*** Exercise data ***

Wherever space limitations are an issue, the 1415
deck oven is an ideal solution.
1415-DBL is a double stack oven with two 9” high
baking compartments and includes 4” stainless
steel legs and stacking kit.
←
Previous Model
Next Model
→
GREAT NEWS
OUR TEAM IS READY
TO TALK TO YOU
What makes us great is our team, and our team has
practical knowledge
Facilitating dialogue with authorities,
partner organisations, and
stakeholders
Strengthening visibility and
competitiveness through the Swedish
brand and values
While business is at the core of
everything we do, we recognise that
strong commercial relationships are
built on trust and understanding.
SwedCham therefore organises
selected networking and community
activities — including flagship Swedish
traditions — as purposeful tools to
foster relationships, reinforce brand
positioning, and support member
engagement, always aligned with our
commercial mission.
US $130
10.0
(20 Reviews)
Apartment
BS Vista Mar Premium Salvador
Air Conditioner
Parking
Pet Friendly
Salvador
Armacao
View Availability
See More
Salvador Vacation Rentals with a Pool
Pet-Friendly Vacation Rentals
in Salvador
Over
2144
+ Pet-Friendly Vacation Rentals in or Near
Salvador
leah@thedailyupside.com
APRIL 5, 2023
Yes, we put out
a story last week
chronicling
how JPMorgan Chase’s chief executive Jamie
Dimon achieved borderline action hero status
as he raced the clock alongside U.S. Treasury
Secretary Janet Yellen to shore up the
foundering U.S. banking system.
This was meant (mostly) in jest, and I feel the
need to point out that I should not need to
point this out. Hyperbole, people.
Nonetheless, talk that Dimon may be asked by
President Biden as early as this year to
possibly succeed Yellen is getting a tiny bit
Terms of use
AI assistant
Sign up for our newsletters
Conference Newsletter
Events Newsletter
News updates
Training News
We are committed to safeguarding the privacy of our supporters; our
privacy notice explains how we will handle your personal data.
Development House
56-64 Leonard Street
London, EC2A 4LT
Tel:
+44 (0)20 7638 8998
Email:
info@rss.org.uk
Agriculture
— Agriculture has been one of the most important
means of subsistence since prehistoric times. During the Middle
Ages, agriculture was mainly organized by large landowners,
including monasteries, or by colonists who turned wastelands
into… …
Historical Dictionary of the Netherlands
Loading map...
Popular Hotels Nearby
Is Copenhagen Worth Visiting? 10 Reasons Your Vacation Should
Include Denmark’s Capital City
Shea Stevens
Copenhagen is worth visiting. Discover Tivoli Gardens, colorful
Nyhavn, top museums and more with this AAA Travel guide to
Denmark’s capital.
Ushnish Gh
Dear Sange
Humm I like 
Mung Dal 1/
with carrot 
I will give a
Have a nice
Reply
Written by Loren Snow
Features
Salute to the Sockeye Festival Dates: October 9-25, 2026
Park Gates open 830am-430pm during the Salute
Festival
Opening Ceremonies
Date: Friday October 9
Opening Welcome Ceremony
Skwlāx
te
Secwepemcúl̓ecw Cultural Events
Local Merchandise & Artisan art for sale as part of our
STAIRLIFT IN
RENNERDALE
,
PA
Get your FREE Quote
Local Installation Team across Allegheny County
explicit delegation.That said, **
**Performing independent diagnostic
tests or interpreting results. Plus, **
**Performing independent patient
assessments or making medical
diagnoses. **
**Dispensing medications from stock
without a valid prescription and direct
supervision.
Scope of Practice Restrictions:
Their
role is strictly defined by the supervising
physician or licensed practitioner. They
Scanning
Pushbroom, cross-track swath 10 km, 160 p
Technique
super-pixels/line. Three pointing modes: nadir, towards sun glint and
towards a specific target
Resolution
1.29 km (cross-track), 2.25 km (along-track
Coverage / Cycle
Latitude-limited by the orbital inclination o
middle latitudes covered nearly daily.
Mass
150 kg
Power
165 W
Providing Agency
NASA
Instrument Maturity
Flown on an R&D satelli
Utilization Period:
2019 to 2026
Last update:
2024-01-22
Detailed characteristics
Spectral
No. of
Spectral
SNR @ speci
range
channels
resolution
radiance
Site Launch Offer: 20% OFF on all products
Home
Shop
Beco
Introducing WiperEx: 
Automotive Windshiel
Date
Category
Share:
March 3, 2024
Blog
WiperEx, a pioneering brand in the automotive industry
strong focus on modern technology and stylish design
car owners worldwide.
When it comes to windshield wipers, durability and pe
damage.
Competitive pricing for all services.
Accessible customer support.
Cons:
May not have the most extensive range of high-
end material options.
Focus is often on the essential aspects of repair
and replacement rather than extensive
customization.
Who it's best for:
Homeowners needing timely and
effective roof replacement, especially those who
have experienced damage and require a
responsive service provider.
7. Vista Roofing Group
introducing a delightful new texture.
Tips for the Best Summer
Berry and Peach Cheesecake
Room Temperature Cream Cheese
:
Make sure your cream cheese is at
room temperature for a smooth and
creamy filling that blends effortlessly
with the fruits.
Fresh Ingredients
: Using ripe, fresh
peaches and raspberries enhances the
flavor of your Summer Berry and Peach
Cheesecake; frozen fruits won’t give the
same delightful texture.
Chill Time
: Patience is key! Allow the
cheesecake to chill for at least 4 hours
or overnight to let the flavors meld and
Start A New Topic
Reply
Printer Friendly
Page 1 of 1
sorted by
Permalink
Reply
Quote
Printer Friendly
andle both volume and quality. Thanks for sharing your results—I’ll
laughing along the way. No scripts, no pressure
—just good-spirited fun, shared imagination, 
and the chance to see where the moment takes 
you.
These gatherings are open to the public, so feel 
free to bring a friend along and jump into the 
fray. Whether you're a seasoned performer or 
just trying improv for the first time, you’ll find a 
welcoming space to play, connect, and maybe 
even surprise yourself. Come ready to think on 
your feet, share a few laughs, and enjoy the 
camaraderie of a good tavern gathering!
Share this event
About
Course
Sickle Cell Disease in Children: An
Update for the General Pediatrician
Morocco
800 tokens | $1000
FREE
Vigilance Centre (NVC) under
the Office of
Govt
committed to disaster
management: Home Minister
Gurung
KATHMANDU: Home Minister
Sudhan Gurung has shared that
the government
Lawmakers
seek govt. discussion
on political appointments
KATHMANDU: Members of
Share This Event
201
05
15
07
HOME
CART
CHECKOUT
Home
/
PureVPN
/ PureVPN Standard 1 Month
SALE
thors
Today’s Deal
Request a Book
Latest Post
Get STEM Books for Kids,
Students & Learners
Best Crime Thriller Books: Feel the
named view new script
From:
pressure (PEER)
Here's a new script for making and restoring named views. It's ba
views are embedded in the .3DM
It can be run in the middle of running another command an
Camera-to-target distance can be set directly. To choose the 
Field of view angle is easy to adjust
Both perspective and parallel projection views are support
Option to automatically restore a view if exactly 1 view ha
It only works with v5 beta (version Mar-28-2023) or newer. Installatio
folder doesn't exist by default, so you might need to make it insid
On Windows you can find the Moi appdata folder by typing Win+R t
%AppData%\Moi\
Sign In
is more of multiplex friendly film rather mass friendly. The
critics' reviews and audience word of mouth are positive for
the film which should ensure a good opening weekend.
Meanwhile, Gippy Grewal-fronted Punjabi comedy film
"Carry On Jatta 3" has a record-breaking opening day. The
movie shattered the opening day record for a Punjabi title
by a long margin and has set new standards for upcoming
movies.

***

Work required »
Only the lines above, from the first through the one holding "Dimon achieved borderline action hero status", are to be output, and they must be copied exactly.

Finished exercise »
Wherever space limitations are an issue, the 1415
deck oven is an ideal solution.
1415-DBL is a double stack oven with two 9” high
baking compartments and includes 4” stainless
steel legs and stacking kit.
←
Previous Model
Next Model
→
GREAT NEWS
OUR TEAM IS READY
TO TALK TO YOU
What makes us great is our team, and our team has
practical knowledge
Facilitating dialogue with authorities,
partner organisations, and
stakeholders
Strengthening visibility and
competitiveness through the Swedish
brand and values
While business is at the core of
everything we do, we recognise that
strong commercial relationships are
built on trust and understanding.
SwedCham therefore organises
selected networking and community
activities — including flagship Swedish
traditions — as purposeful tools to
foster relationships, reinforce brand
positioning, and support member
engagement, always aligned with our
commercial mission.
US $130
10.0
(20 Reviews)
Apartment
BS Vista Mar Premium Salvador
Air Conditioner
Parking
Pet Friendly
Salvador
Armacao
View Availability
See More
Salvador Vacation Rentals with a Pool
Pet-Friendly Vacation Rentals
in Salvador
Over
2144
+ Pet-Friendly Vacation Rentals in or Near
Salvador
leah@thedailyupside.com
APRIL 5, 2023
Yes, we put out
a story last week
chronicling
how JPMorgan Chase’s chief executive Jamie
Dimon achieved borderline action hero status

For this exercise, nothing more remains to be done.